= Christian Bjelland IV =

Norwegian industrialist and art collector

Christian Bjelland IV (born January 29, 1954) is a Norwegian industrialist and art collector. Born in Stavanger, Norway, Bjelland is the great-grandson of the Norwegian industrial pioneer Christian Bjelland (1858-1927) and current chairman and owner of Chr. Bjelland & Co. AS. He was educated at Sedbergh School, England (1967-1972), Dartmouth College (AB, summa cum laude, Phi Beta Kappa, 1976) and Harvard Business School (MBA, 1978). He worked for The Boston Consulting Group in London from 1978 to 1982. He was vice chairman of Den norske Bank ASA (1991-1996) and chairman of Kvaerner ASA (1996-2001). He was also chairman of The National Museum of Art in Oslo, Norway (2001-2008).

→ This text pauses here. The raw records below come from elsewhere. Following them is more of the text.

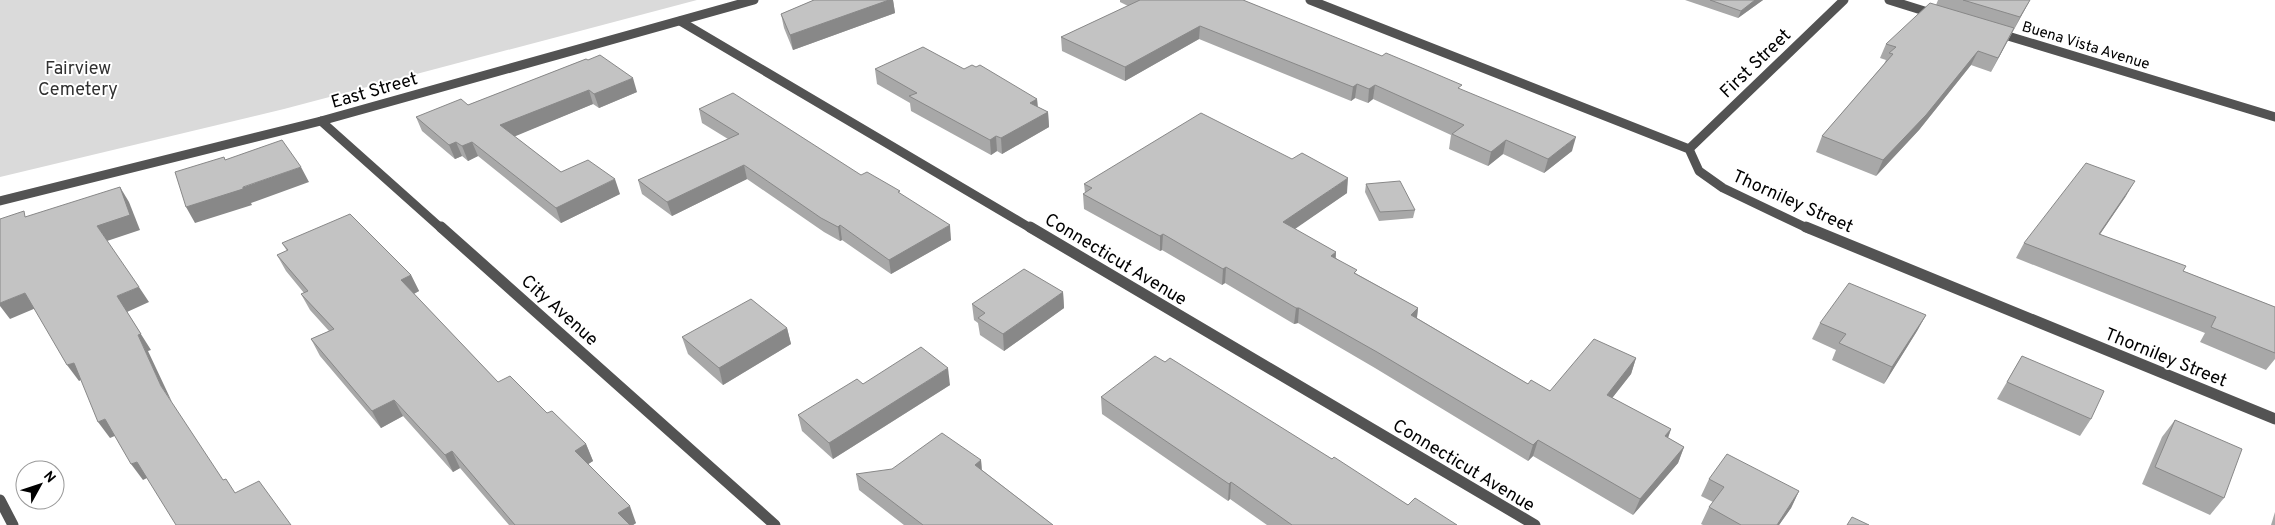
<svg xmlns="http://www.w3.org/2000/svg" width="2275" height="525" viewBox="0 0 2275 525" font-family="Overpass,sans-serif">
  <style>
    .green { fill: #dadada }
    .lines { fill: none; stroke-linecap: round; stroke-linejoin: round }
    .minor-far1 { stroke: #535353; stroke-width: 9 }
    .minor { stroke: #535353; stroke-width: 11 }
    .tertiary { stroke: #535353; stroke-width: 9 }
    .wall { fill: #a8a8a8 }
    .shaded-wall { fill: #888 }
    .building { fill: #c3c3c3; stroke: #888 }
    .labels { text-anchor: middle; stroke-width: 4; stroke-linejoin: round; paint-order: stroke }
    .far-street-label { font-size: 15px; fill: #000; stroke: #fff }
    .street-label { font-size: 18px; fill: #000; stroke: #fff }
    .park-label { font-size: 18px; fill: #313131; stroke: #fff }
  </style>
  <rect width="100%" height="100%" fill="#fff"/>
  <!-- green -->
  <polygon class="green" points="0,0 697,0 284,109 0,177"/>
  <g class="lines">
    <!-- minor-far1 -->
    <g class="minor-far1">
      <polyline points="1310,0 1689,149 1699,171 1723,188 1809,229"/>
      <polyline points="1889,0 1934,14"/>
      <polyline points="680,21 1032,229"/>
      <polyline points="1998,33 2275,117"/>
      <polyline points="321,121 442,229"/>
      <polyline points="1689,149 1844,0"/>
    </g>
    <!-- minor -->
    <g class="minor">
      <polyline points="441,227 775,525"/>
      <polyline points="1030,227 1535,525"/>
      <polyline points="1806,227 2275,419"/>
      <polyline points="0,500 13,525"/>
    </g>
    <!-- tertiary -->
    <polyline class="tertiary" points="0,201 321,121 754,0"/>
  </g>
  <!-- wall -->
  <g class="wall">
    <polygon points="814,0 893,0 895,13 793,50 784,28 781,14"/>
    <polygon points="1120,0 1243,0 1461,90 1572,151 1544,173 1503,154 1488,166 1449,149 1451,135 1373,99 1368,103 1355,98 1351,101 1199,39 1125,81 1062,51 1061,37 1128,6 1120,2"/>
    <polygon points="1685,0 1763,0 1738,18"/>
    <polygon points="1938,0 2030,0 1991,72 1971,65 1919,130 1876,176 1816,152 1822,136 1884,64 1886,60 1880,58 1886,44 1936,5"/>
    <polygon points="586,59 637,92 599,108 593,104 514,136 561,172 620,194 561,223 478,156 468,161 462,156 455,159 422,131 416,117 468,105"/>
    <polygon points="875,69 964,69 1037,99 1038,107 1048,112 1049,127 1002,154 997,151 991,155 911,111 910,103 877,84"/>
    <polygon points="699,109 861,175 901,194 951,240 891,274 842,240 840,241 824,232 747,179 672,216 642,194 638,180 728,139 702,123"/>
    <polygon points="1084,184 1347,193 1294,229 1336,252 1336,258 1357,274 1418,308 1417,318 1528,384 1550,391 1636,358 1631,374 1612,398 1671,429 1668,438 1684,447 1678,463 1633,515 1533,456 1528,461 1375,368 1298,323 1294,324 1225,283 1222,285 1162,250 1160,251 1084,209 1083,194 1085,193"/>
    <polygon points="1366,184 1415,210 1413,218 1379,221 1365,192"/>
    <polygon points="2126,196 2100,234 2183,271 2275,307 2275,359 2266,370 2200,342 2205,333 2016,258 2024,243"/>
    <polygon points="282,243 411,275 419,291 414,294 498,382 547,413 586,444 593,461 588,464 636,523 633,525 509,525 460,468 453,472 403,416 381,428 320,356 311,339 329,331 310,310 301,294 304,293 286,271 277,255 287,251"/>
    <polygon points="1063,292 1064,308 1004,351 980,335 978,323 974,320 972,304"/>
    <polygon points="1926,315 1917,331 1884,384 1832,360 1836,350 1812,339 1820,323"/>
    <polygon points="787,328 791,344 723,385 688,354 682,337"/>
    <polygon points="2022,356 2091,419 2080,436 1997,399"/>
    <polygon points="1165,362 1332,459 1408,505 1457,525 1267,525 1230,499 1228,501 1102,414 1101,397"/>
    <polygon points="863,384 950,385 833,459 802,431 798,415"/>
    <polygon points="2175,420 2224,498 2210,515 2142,484 2162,437"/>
    <polygon points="981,460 982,470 1053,525 904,525 859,490 856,474"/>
    <polygon points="1709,479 1799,491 1791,508 1779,525 1703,525 1701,524 1709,507 1713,502 1701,496"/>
    <polygon points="2275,512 2275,525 2271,525"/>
  </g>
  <!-- shaded-wall -->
  <g class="shaded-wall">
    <polygon points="889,0 893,0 895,13 793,50 790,35"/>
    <polygon points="1755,0 1763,0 1738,18 1741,11"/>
    <polygon points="2030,0 2013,31 2020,17"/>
    <polygon points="1200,26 1199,39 1125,81 1125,67"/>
    <polygon points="2014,28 2007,42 1991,72 1998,58"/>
    <polygon points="1978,51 1971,65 1919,130 1876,176 1883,160"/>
    <polygon points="633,78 637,92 599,108 594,94"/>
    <polygon points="1357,84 1355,98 1351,101 1353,87"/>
    <polygon points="1375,85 1373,99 1368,103 1369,89"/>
    <polygon points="589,90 593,104 506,140 500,125"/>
    <polygon points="1037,99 1038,114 1030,103"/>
    <polygon points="1048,112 1049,127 1002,154 1001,138"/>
    <polygon points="996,136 997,151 991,155 990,140"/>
    <polygon points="1576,137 1572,151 1544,173 1548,159"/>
    <polygon points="1506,140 1503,154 1488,166 1491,152"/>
    <polygon points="456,142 462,156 455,159 449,145"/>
    <polygon points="472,142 478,156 468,161 462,146"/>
    <polygon points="744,165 747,179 672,216 667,202"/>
    <polygon points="301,167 309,182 251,203 252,205 195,223 186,207"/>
    <polygon points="1348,178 1347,193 1282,238 1283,222"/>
    <polygon points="615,179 620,194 561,223 556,208"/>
    <polygon points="2135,181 2126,196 2090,249 2099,234"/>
    <polygon points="120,187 129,202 140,230 107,241 97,226"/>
    <polygon points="840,225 842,240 840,241 838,227"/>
    <polygon points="950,225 951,240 891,274 889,260"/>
    <polygon points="1163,234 1162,250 1160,251 1160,236"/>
    <polygon points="1336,252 1334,268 1331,256"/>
    <polygon points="1226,267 1225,283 1222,285 1223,269"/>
    <polygon points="411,275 419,291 409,296 401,280"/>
    <polygon points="139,287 149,302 127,312 151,350 148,351 172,402 161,386 138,335 117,296"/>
    <polygon points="1063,292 1064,308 1004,351 1003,334"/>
    <polygon points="25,293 36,308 10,319 0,306 0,303"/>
    <polygon points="1296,308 1299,308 1298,323 1294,324"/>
    <polygon points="1418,308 1416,324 1411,315"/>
    <polygon points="1926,315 1917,331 1884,384 1892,367"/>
    <polygon points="787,328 791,344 723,385 719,368"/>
    <polygon points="1636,358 1631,374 1602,411 1607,395"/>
    <polygon points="74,363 85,378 79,381 67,365"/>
    <polygon points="948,368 950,385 833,459 829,443"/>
    <polygon points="394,400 403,416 381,428 372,411"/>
    <polygon points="105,419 117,435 110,438 98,422"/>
    <polygon points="1671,429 1665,446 1665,436"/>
    <polygon points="1538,440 1533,456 1528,461 1533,445"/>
    <polygon points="586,444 593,461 582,468 575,451"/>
    <polygon points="1684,447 1678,463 1633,515 1640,499"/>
    <polygon points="452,451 460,468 453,472 445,455"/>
    <polygon points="981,460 982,477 975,465"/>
    <polygon points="137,462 149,477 143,480 131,464"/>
    <polygon points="1231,482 1230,499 1228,501 1229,484"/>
    <polygon points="1799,491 1791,508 1779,525 1777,525"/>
    <polygon points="630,506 636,523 633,525 623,525 618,513"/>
  </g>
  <!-- building -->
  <g class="building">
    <polygon points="814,0 889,0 790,35 781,14"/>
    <polygon points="1140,0 1243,0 1382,56 1386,53 1422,68 1462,85 1458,88 1576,137 1548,159 1506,140 1491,152 1452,134 1464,125 1375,85 1369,89 1357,84 1353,87 1200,26 1125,67 1061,37"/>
    <polygon points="1710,0 1755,0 1741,11"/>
    <polygon points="1963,0 2030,0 2020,17"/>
    <polygon points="1930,3 2014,28 1998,58 1978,51 1926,115 1883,160 1822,136 1893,54 1889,53 1896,47 1886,44"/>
    <polygon points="923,47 964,69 972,65 976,67 980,65 1037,99 1030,103 1048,112 1001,138 996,136 990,140 909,96 917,93 875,69"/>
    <polygon points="600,55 633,78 594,94 589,90 500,125 561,172 588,160 615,179 556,208 472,142 462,146 456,142 449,145 416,117 461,99 468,105 586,59 588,60"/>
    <polygon points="733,93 861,175 867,172 900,191 898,192 950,225 889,260 840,225 838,227 821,218 744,165 667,202 638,180 739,134 699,109"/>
    <polygon points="1201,113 1292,159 1302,153 1348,178 1283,222 1336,252 1331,256 1357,270 1354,273 1418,308 1411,315 1528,384 1531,380 1550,391 1594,339 1636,358 1607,395 1671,429 1665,436 1684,447 1640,499 1538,440 1533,445 1377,352 1299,308 1296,308 1226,267 1223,269 1163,234 1160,236 1083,194 1092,188 1084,184"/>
    <polygon points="282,140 301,167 243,187 243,189 186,207 175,172 224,157 225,160"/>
    <polygon points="2086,163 2135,181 2099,234 2186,266 2183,271 2275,307 2275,353 2211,327 2216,317 2024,243"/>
    <polygon points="1400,181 1415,210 1380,212 1366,184"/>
    <polygon points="120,187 130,215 97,226 139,287 117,296 141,334 138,335 161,386 223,480 226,479 235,493 259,481 291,525 176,525 137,462 131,464 105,419 98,422 74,363 67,365 25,293 0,303 0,219 24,211 25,217"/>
    <polygon points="350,214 411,275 401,280 498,382 510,376 547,413 552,411 586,444 575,451 630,506 618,513 630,525 515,525 452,451 445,455 394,400 372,411 311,339 334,329 301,294 308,291 277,255 288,250 282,243"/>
    <polygon points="1024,269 1063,292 1003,334 978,318 985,313 972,304"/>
    <polygon points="1849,283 1926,315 1892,367 1839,343 1846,334 1820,323"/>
    <polygon points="751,299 787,328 719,368 682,337"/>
    <polygon points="921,347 948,368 829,443 798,415 857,379 863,384"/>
    <polygon points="1155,356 1165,362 1170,358 1332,459 1334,457 1408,505 1415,498 1457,525 1292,525 1231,482 1229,484 1101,397"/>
    <polygon points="2022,356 2104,391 2091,419 2007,382"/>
    <polygon points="2175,420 2242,449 2224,498 2155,467"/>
    <polygon points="942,433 981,460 975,465 1053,525 923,525 856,474 892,469"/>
    <polygon points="1727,454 1799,491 1777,525 1741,525 1709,507 1724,487 1709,479"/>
    <polygon points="1852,517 1869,525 1847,525"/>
  </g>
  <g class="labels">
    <!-- far-street labels -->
    <g class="far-street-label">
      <text transform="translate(2086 45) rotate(17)" y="5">Buena Vista Avenue</text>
    </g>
    <!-- street labels -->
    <g class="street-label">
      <text transform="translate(1755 63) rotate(-44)" y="6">First Street</text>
      <text transform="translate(374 90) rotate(-16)" y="6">East Street</text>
      <text transform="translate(1793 201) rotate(24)" y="6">Thorniley Street</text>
      <text transform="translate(1116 259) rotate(31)" y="6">Connecticut Avenue</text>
      <text transform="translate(560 310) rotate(42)" y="6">City Avenue</text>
      <text transform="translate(2166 357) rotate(22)" y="6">Thorniley Street</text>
      <text transform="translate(1464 465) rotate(31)" y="6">Connecticut Avenue</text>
    </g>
    <!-- park labels -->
    <g class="park-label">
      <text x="78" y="74">Fairview<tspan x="78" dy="21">Cemetery</tspan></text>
    </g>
  </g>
  <!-- north arrow -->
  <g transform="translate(40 485) rotate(50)"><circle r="24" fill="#ffffff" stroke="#999999"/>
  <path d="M0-4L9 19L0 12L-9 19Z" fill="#000000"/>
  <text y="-8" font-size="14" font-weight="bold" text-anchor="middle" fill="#000000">N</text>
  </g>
</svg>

Bjelland was selected as a "Global Leader of Tomorrow" at the 1997 World Economic Forum in Davos.

Bjelland has been honorary Consul for Finland in Norway since 1983 and Consul-General since 2000. He has been a board member of the Norwegian freedom of speech foundation Fritt Ord since 2001. He was made Knight 1st class of the Royal Norwegian Order of St. Olav in 2005. Bjelland has also been made Knight 1st class of the Order of the White Rose of Finland and Commander 1st class of the Order of the Lion of Finland.

Bjelland is married to Teresita Alvarez-Bjelland, former Harvard Alumni Association President and Harvard Medal recipient. They have a daughter and a son together.